> SOURCE DOCUMENT
[Start of section]
Stephen Kinnock
Main Page: Stephen Kinnock (Labour - Aberafan Maesteg)Department Debates - View all Stephen Kinnock's debates with the Home Office
(1 year, 8 months ago)
Commons ChamberI call the shadow Minister, who has indicated that he wishes to come in early.
It is a great pleasure to follow the right hon. Member for Maidenhead (Mrs May), who spoke so powerfully about the issues at the heart of the Bill. I pay tribute to her outstanding work in the area of modern slavery and trafficking.
Here we are again, back for a second day of debate. Across the Committee, I think we all agree that we need to stop the dangerous small boat crossings and destroy the criminal industry at the heart of them, yet each of us knows, though perhaps not all of us admit it, that the Bill is a con and a sham that will only make a bad situation worse. The Government have no returns agreements with the EU to replace the one we were part of before Brexit, nor do they have a working deal with Rwanda. The Home Secretary failed last weekend in her mission to persuade Rwandan officials to state specifically that Rwanda can take thousands rather than hundreds of asylum seekers sent from the UK every year, although at least she got a photo op outside some houses being built for Rwandan citizens.
[End of section]
> TASKS AND EXERCISES
• a. Retype the Commons debate on small boat crossings between "Commons ChamberI call" and "slavery and trafficking.", inclusive.
• b. Continue the Commons debate on small boat crossings from the point where it stops.

> RECORD SET
[Start of section]
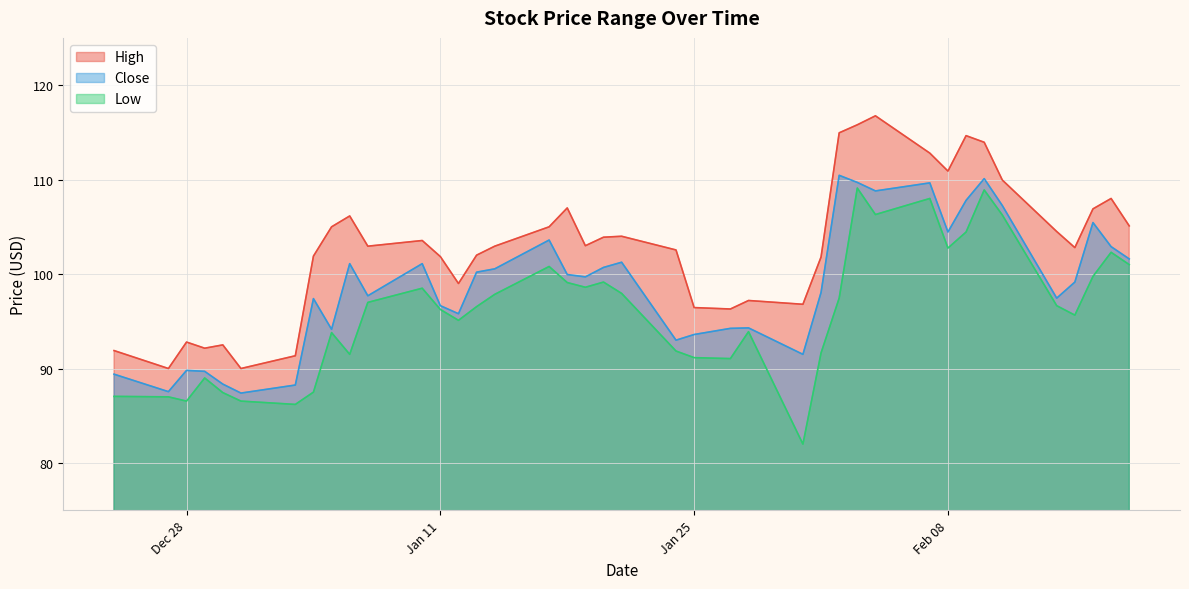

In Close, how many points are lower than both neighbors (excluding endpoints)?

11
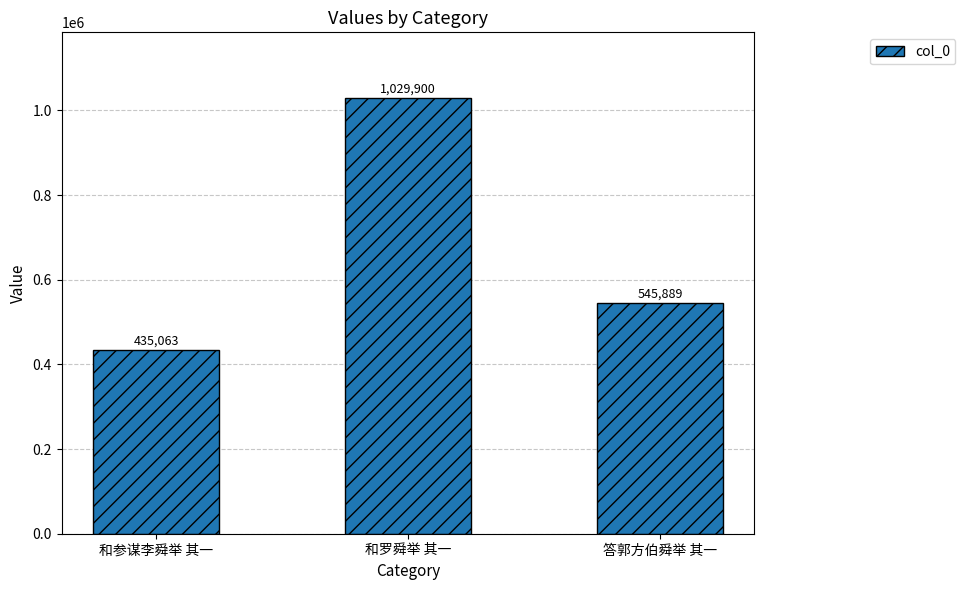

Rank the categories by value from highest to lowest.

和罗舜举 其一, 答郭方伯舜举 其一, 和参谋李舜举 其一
[End of section]
[Start of section]
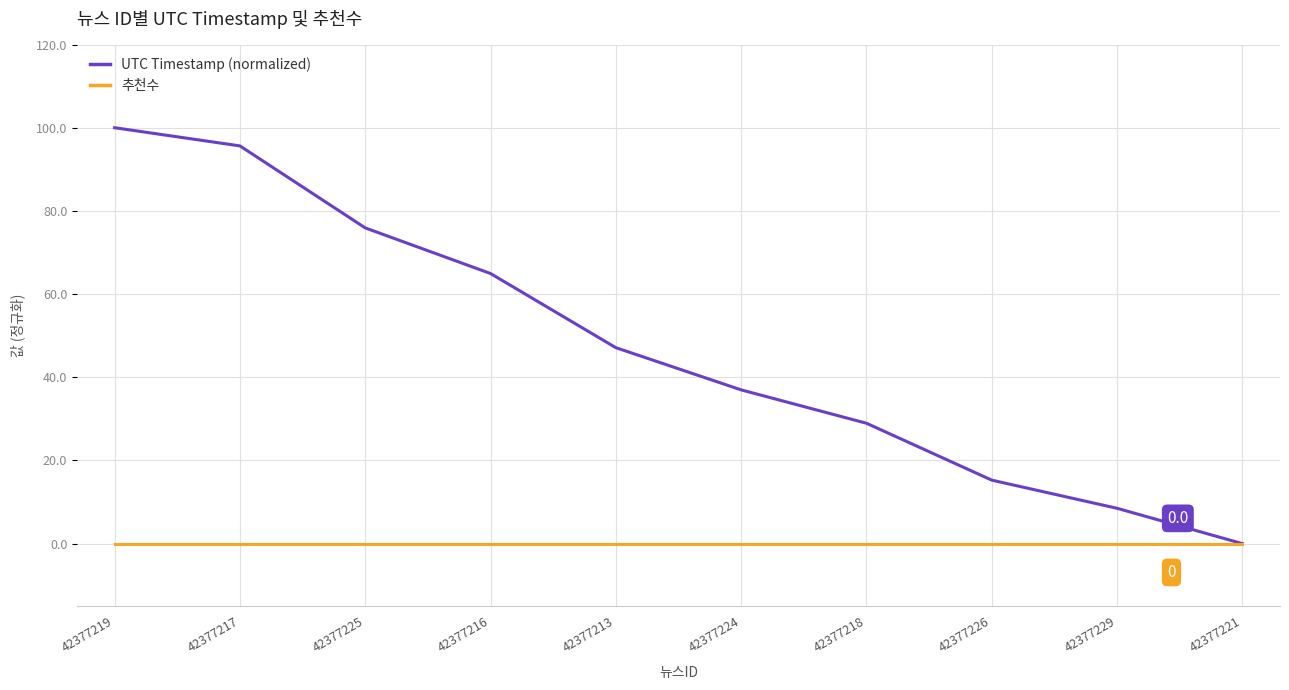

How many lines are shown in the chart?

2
[End of section]
> RESULTS IN ORDER
• a.
Commons ChamberI call the shadow Minister, who has indicated that he wishes to come in early.
It is a great pleasure to follow the right hon. Member for Maidenhead (Mrs May), who spoke so powerfully about the issues at the heart of the Bill. I pay tribute to her outstanding work in the area of modern slavery and trafficking.

• b.
For a deterrent to be effective, it has to be credible. There is next to nothing in the Bill that is remotely credible, because it is about chasing headlines and government by gimmick when what we need is common sense, hard graft and quiet diplomacy so that we can really go after the people smugglers upstream and do a deal on returns and on family reunion. What we need is Labour’s five-point plan, which will stop the small boat crossings, clear the Tory asylum backlog and re-establish a firm, fair and well-managed asylum system.
I said yesterday that the Bill was being rushed through Committee at such a speed as to make detailed consideration and debate almost impossible. That applies perhaps even more to today’s sitting.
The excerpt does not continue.